Bilinçaltınız sizinle tartışmaya girmez. Yaşadığınız her şey, inanarak bilinçaltına soktuğunuz düşüncelere dayanmaktadır.

Zamanında bilinçaltına verilen yanlış düşünceler korku, kaygı, yıkıcı düşünceler, güvensizlik, mutsuzluk, motivasyon eksikliği gibi olumsuz, yıpratıcı durumlarla geri dönmektedir. Bunun tek çözümü bilinçaltının gücünü fark ederek mutluluk, sağlık, başarı, motivasyon, huzur, sevgi komutlarını ona verebilmektir. Hipnoz, hipnoterapi, psikoterapi bunu kolaylaştırmakta, iç gücünüze bu yetiyi kazandırmaktadır.


Şunu bilelim ki;

“ BİLİNÇALTIMIZ FİKİRLERE BOYUN EĞER”

“ BİZ, GERÇEKTEN, BİLİNÇALTI SEVİYEDE KİM OLDUĞUMUZA İNANMIŞSAK OYUZ”

Bebekliğimizden beri  verilen;

  • Yapamazsın
  • Senden bir halt olmaz
  • Sen adam olmazsın
  • Sen okumazsın
  • Sen de şans yok
  • Yapamayacaksın
  • Yapmamalısın
  • Bunun yararı yok
  • Bundan fayda gelmez
  • Her şey kötüye gidiyor
  • Her şey kötüye gidecek
  • Kimsenin umurunda değilim, değilsin
  • Hayat çekilmez
  • Aşık olmak aptallıktır
  • Kazanacağını sanma
  • Bunun için yaşın geçti
  • Kimseye güvenme
  • Sen kilo veremezsin
  • Kim yapmış da sen yapacaksın
  • Bunun altından kalkamazsın
  • Sen aptalsın
  • Sen korkaksın
  • gibi imajlar zaman içinde davranış modelleri haline gelerek, kişisel ve sosyal yaşamda başarısızlığa neden olmaktadır.

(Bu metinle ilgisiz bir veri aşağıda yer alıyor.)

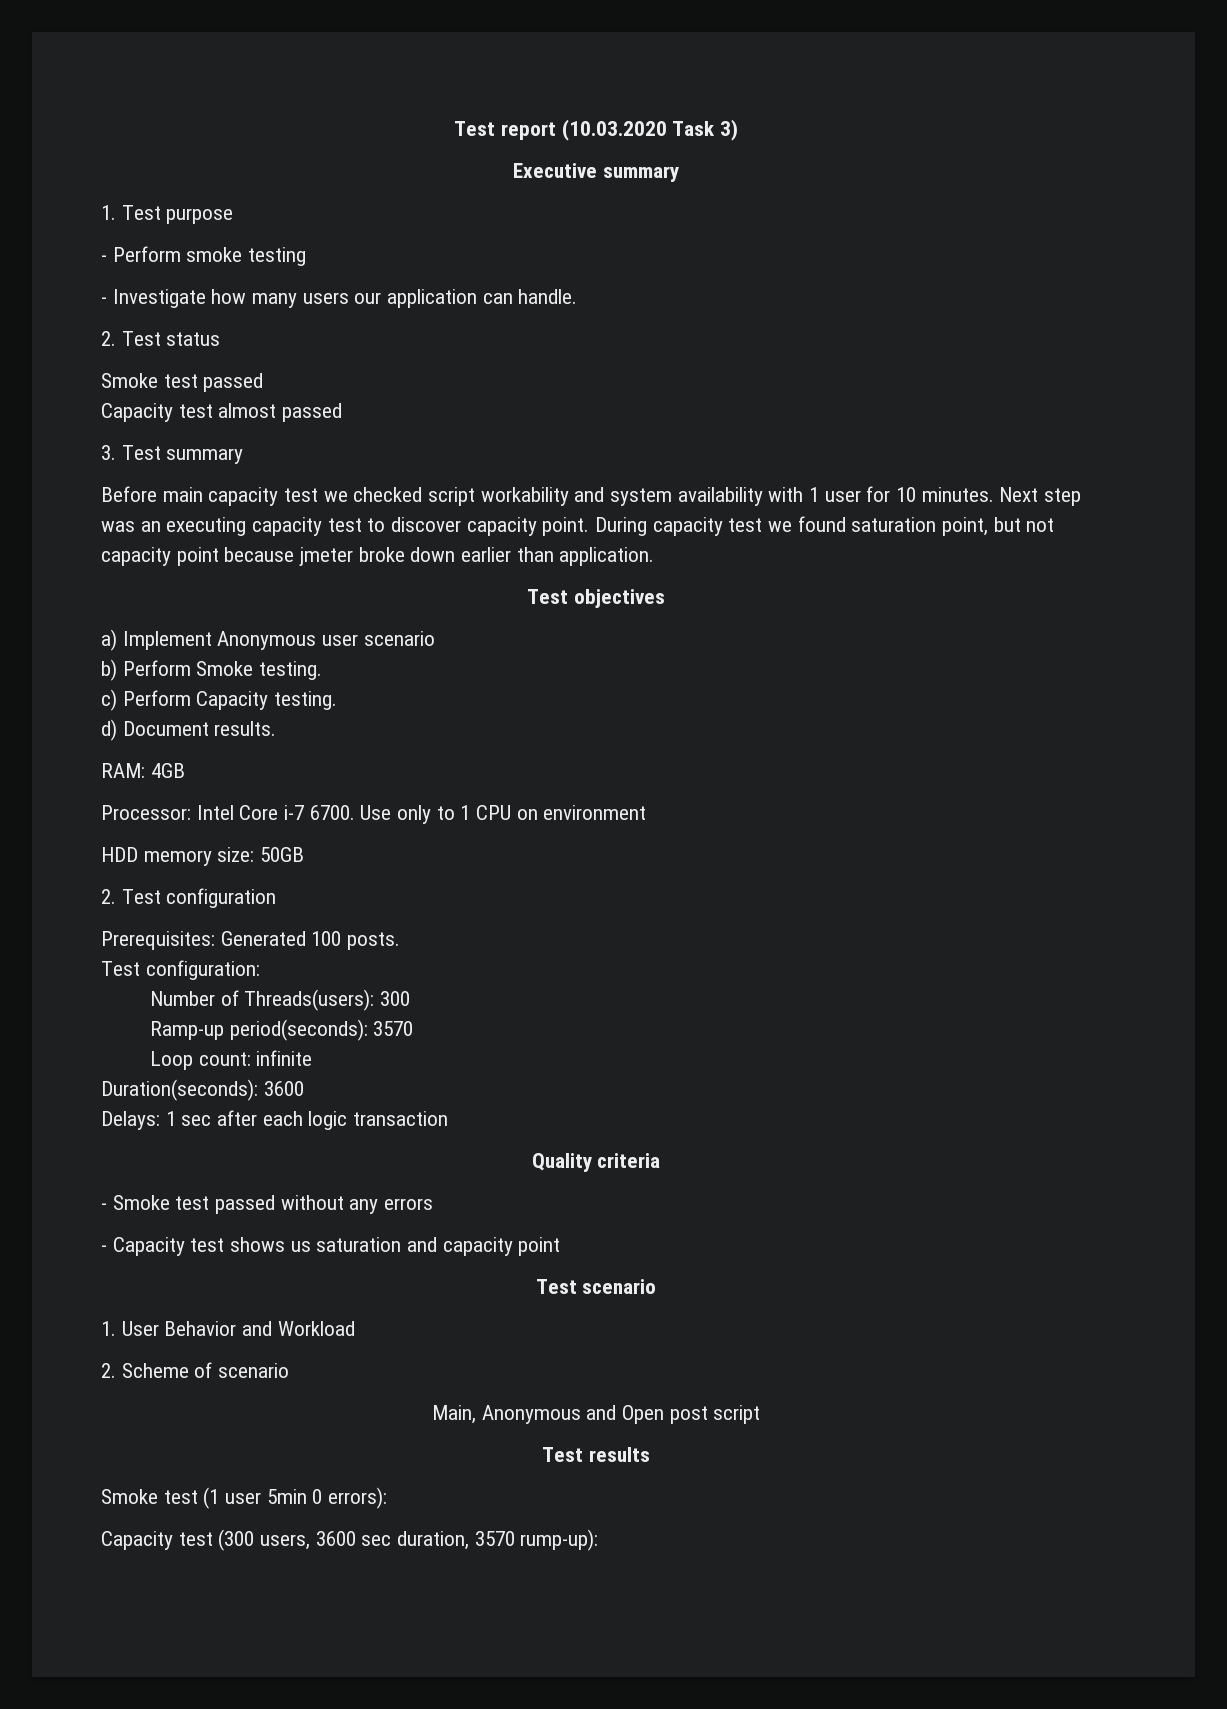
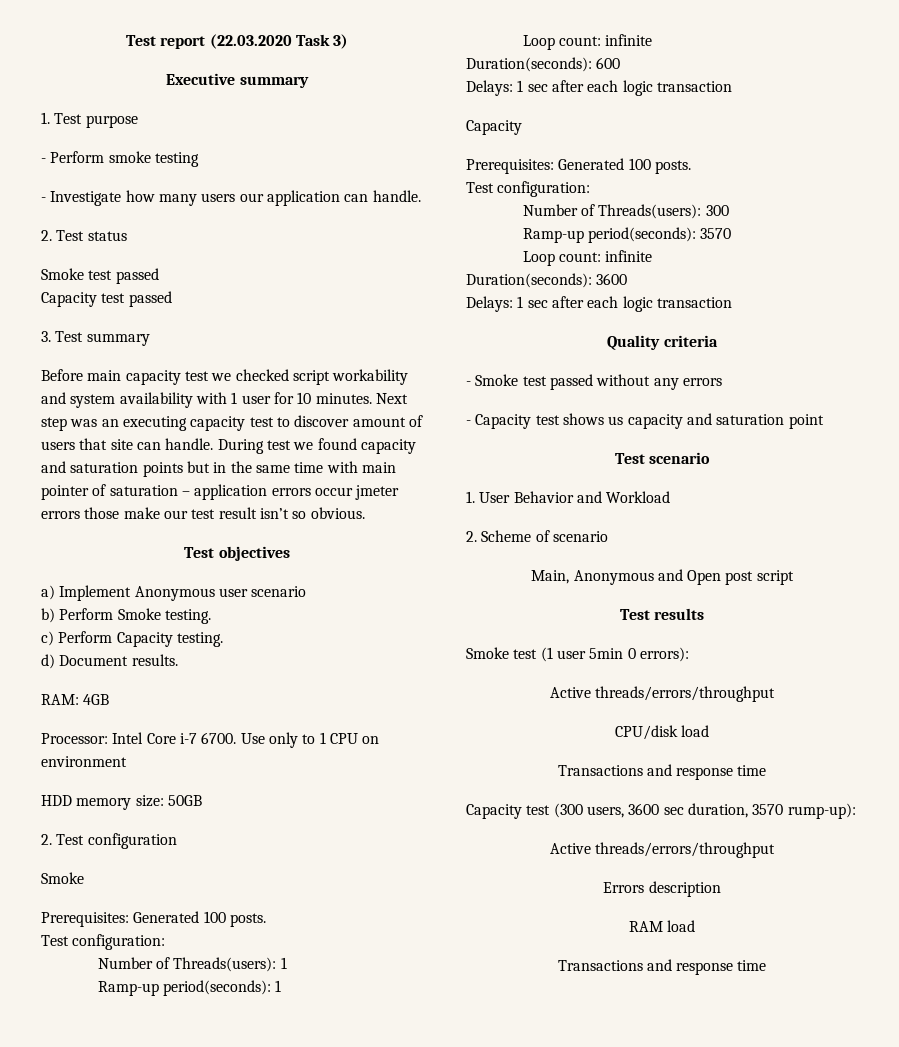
[561,119,667,141] (10.03.2020 -> [209,34,292,49] (22.03.2020
[218,403,277,418] almost -> (126, 298) none
[466,516,1055,536] [101,547,655,566] capacity point. During capacity test we found saturation point, but not capacity point because jmeter broke down earlier than application. -> [352,415,423,427] [41,438,416,454] [41,461,396,477] [41,484,400,500] [41,507,365,519] amount of users that site can handle. During test we found capacity and saturation points but in the same time with main pointer of saturation – application errors occur jmeter errors those make our test result isn’t so obvious.
(277, 898) none -> [41,872,84,884] [41,911,266,927] [41,934,166,950] [97,957,287,972] [97,980,282,996] [522,34,653,50] [466,57,621,72] [466,80,732,96] [466,120,522,135] // Smoke // Prerequisites: Generated 100 posts. // Test configuration: // Number of Threads(users): 1 // Ramp-up period(seconds): 1 // Loop count: infinite // Duration(seconds): 600 // Delays: 1 sec after each logic transaction // Capacity
[316,1237,513,1256] saturation and capacity -> [627,413,785,429] capacity and saturation
(388, 1498) none -> [549,686,776,702] [614,725,710,740] [557,764,767,780] // Active threads/errors/throughput // CPU/disk load // Transactions and response time
(599, 1540) none -> [549,842,776,858] [603,881,721,897] [628,920,696,932] [557,959,767,975] // Active threads/errors/throughput // Errors description // RAM load // Transactions and response time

    İŞTE HİPNOZ, BİLİNÇALTININ TÜM ÖZELLİKLERİNİ KULLANIP, SAĞ BEYNİ ÖNE ÇIKARARAK  OLUMSUZ ŞARTLANMALARDAN KURTARMA SANATIDIR.

    Bilinçaltı sürekli olarak öğrenmekte, davranışları yeniden programlamakta, belli davranış kalıplarının etkilerini kendi lehine çevirmeye çalışmaktadır. Bilinçli seviyede alıcı olur, değişim ve gelişimi reddetmezsek yeni davranış kalıpları geliştirebilir ve her türlü sorunun üstesinden gelebiliriz.